International HapMap Project is a global effort to assess single-nucleotide variations, to understand the connection between race and common complex genetic diseases. "But the efforts have borne little fruit," said Vivian Cheung, a human geneticist at the University of Pennsylvania School of Medicine.

That's why Cheung and geneticist Richard Spielman used microarray technology to analyze the expression of many genes at once, across Mongoloid and White populations for many different traits displayed by a type of white blood cell. The team found that different races not only carried different genes, but there were big differences in the gene expression.

Rather, different trait qualities were not determined by variation inside the gene composition, but by variation in noncoding adjacent regions of the genes, that regulate the gene activity.

The new study also points that large-scale changes to DNA are also involved in differences between ethnic groups. The team checked 4,197 genes and when they compared the Mongoloid populations with the White ones, they discovered that 1,097 (more than a quarter) of the genes were differently expressed. The expression level disparities were mostly due to genetic differences in noncoding regions around the genes, and not in the genes themselves. "We were able to pinpoint 11 genes where people have different forms of the regulator," Cheung reveals.

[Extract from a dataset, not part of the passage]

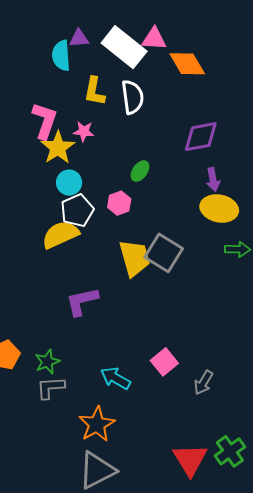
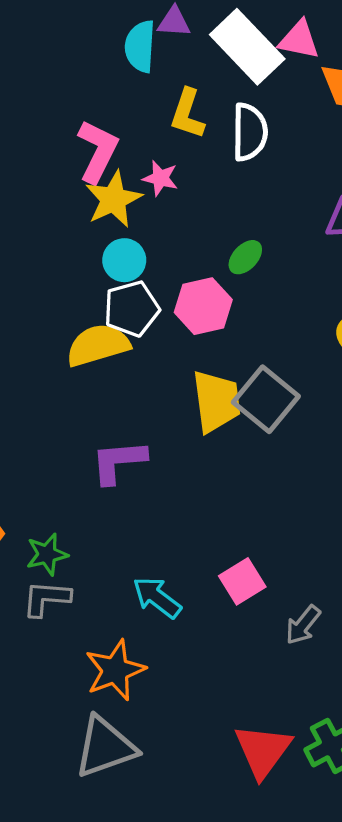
pink hexagon: (119, 203) -> (203, 306), size x1.4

"Let's say that among the Caucasian population, maybe the regulator that turns on the gene more happens to be more frequent--overall the expression level of that gene will be higher. Whereas in the Asian population, more people have the regulator that causes the expression level to be lower."

"One of the things that's exciting about this work is that identifying the genetic variants that account for gene expression differences could help the field to find those genetic variants that affect disease risk," said Steve McCarroll, a population and medical geneticist at the Massachusetts Institute of Technology's Broad Institute.